I learned that this town founded on the banks of the Rogue River, which rises in the Cascade Mountains to the east, has experienced major floods many, many times over the course of the last 125 years or so. Typically the river and several tributaries spill over their banks in the late winter, following a season-long buildup of a high snowpack in the mountains and a lowland snowfall of several inches followed by heavy, warm rains and a rapid melt. Just such conditions occurred in February of 1898, when even the valley floor received an unusual knee-deep snow before the temperature quickly rose and the rains began to pour down. This is the inscription on a tall, plain stone slab at the back of the Woodville Cemetary which led me to search out these facts, its few words telling an entire, heart-wrenching story:

            Olaf P. Randall/Born/Feb 12, 1850/Drowned Feb 13, 1898

            Oleva B./dau. of/O.P. & B. Randall/Born Feb 12, 1891/Drowned Feb 13, 1898

                              How we miss our dear ones!

Patty Vanikiotis, proofreader

Boo!

Friday, October 31st, 2008

I really enjoy Halloween. In fact, I enjoy it more now than I did when my girls were at the trick-or-treating age. Then it seemed as though there was always the pressure of getting costumes put together (with the hope that the idea that sounded great last week will still be a hit two days before the big night), pumpkins carved, candy bought, class parties planned and pulled off . . . I was exhausted before it even got dark on the 31st! It didn’t take too many years before my husband and I were trading off which of us “got” to go on the rounds of the neighborhoods escorting our princesses, cowgirls or clowns. Our enthusiasm for such jaunts waned in direct proportion with our daughters’  increasing stamina in seeking out candy further and further abroad. It also didn’t help that, living here in the Northwest, Halloween was almost always soggy AND cold.

Once Jenny and Sarah grew out of that stage (as well as beyond the teenage “I wonder what they’re up to tonight” stage), I really got to enjoy the best part of the holiday: handing out candy to all ages of kids in all kinds of cute/imaginative/clever costumes.  Of course, the best in my opinion are the ones who are old enough to really relish the evening and love showing off their disguises–usually the four-to-eight year-old range. Younger kids often are too shy (or tired or confused) to do more than stare at you while their parents prod them to “Say ‘trick-or-treat’!” (and I often wonder if they aren’t just using the poor tykes to satisfy their own sweet tooths). Older kids seem mostly intent on getting to the most houses as quickly as possible to be able to brag about getting the biggest haul. At least most of those who are middle-school aged and younger still make a good attempt at costumes and make-up (certainly fueled by dress-up day at school). I admit to being a bit resentful of the big high school louts who show up at my door without an even cursory attempt at a costume, towering over me with often sullenly snarled “Trick or treat”s (and usually well after everyone else has gone home to count their piles of Baby Ruths and Butterfingers).

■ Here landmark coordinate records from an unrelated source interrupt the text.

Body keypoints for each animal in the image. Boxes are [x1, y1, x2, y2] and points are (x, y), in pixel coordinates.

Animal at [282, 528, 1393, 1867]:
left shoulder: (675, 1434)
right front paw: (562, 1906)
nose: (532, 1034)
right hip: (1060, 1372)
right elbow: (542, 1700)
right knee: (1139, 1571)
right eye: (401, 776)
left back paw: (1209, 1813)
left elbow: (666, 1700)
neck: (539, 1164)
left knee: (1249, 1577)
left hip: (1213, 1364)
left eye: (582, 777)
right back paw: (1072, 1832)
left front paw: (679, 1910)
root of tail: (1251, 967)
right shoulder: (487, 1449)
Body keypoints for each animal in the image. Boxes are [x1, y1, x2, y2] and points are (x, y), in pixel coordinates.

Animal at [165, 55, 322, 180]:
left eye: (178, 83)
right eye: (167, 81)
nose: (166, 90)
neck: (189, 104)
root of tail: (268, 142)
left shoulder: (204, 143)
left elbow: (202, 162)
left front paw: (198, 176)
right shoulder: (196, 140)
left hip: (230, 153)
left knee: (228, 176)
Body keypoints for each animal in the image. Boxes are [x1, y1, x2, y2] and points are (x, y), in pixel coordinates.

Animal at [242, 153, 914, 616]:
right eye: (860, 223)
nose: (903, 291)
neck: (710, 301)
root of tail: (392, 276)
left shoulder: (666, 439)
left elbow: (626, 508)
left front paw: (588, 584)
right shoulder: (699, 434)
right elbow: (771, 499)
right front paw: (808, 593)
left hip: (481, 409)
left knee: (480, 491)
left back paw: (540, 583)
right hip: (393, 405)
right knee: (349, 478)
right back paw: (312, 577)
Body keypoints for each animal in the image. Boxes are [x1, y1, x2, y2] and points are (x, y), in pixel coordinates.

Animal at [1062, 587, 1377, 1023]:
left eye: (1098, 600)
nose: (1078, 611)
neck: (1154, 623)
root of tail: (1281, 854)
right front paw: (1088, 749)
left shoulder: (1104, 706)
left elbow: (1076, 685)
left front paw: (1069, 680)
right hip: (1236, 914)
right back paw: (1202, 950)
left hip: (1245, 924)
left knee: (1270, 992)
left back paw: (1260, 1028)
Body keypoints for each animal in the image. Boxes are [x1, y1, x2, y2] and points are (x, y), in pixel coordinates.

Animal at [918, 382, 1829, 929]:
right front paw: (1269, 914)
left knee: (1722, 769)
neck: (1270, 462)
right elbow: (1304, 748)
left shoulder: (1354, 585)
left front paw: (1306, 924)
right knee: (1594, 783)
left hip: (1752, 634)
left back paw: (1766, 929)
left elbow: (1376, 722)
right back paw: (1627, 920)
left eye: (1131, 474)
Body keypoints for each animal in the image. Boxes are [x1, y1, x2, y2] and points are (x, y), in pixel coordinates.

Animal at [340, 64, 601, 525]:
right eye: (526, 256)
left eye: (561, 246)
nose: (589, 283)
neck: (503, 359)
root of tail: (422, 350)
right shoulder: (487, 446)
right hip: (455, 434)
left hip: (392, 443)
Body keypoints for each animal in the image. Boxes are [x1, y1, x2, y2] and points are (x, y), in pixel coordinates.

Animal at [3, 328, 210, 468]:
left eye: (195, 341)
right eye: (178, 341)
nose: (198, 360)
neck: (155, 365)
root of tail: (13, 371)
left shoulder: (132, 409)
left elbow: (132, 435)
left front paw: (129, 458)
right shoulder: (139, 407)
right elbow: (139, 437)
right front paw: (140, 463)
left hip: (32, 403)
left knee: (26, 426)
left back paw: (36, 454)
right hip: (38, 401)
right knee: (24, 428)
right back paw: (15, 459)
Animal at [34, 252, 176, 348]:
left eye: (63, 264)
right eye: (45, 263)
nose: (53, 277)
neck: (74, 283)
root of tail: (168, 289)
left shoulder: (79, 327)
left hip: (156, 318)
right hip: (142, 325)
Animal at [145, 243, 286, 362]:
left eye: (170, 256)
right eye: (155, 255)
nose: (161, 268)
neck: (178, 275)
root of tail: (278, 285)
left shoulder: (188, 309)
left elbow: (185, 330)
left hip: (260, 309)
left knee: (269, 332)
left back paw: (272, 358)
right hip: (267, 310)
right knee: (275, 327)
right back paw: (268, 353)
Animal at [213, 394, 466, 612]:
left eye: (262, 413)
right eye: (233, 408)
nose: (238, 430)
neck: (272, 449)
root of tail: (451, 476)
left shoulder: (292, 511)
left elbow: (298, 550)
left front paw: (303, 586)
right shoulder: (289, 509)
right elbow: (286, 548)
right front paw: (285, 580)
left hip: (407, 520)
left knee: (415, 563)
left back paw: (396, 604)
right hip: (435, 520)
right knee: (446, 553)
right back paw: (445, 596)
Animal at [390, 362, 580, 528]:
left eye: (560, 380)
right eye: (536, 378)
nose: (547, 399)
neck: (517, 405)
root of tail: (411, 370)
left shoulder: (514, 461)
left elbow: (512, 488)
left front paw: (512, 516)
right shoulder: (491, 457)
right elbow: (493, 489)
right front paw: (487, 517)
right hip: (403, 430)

No, not even they can spoil my enjoyment in interacting with the Ninja turtles, lady bugs, Little Mermaids, monsters, pirates, dirt bikers and Darth Vaders that ring my doorbell. They glow with pleasure at my compliments and comments about their outfits, and they will often drop delightful little tidbits of information that leave me chuckling long after they’ve passed on to the neighbors’ houses. “My sister wore this last year, and she got sick in it, but my mom cleaned it and it doesn’t even smell!”  “I was an angel but my wings fell off so now I’m a bride.” “I’m Alicia and I am a monster and I have three eyes and my brother is . . .” That one is going to be a politician someday.

I hope you had a very Happy Halloween, and don’t get sick from all that leftover candy (anybody got a Three Musketeers bar you want to trade for a Mars bar?)!